2) - Sa mauvaise identification à son père qui a entraîné une scolarité difficile puisqu’il fantasmait lui aussi transgresser : Florent avait une « maîtresse » comme son géniteur, ce qui engendrait des punitions assez sévères de la part de son enseignante ; il accumulait les bêtises à l’école et n’apprenait pas ses leçons, deux mécanismes autopunitifs qui avaient pour but fantasmatique de retourner les « fautes » contre lui. La seule leçon que le petit garçon retenait se résumait à celle de sa mère à la faveur de la mauvaise association linguistique et de l’ambivalence du terme « maîtresse ».

3) - L’idéalisation du père : ce héros qui, allant rejoindre ladite « maîtresse », devenait de facto un « maître », personnage auréolé de surcroît, dès son décès, des propos de ses compagnons de travail.
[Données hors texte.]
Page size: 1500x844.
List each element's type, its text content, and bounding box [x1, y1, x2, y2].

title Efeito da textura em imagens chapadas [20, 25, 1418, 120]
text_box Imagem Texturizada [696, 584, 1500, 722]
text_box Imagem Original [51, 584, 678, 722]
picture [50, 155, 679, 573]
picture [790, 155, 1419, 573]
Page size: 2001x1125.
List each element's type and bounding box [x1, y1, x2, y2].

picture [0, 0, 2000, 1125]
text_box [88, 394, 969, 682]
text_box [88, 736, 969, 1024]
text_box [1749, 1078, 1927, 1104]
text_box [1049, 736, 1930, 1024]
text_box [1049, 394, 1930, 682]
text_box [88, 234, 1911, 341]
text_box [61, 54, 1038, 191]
Idéaliser quiconque inscrit nos attitudes dans le douloureux registre des passions, ce qui entraîne indéfectiblement un couple bourreau/victime. Non, la personne idéale n’existe pas, qui qu’elle soit ! Car, dans ce mauvais lien, aucune compréhension n’est possible. La seule règle déterminante pour sortir de cet enfermement consistant à s’aimer, soi, en évaluant les actes que nous posons : s’ils sont adaptés aux événements, ils sont bienfaiteurs en tant que projets relationnels protecteurs. Ce que tout un chacun est capable de réaliser : mais ni mieux, ni moins bien. D’évidence, seul cet équilibre génère la confiance en soi.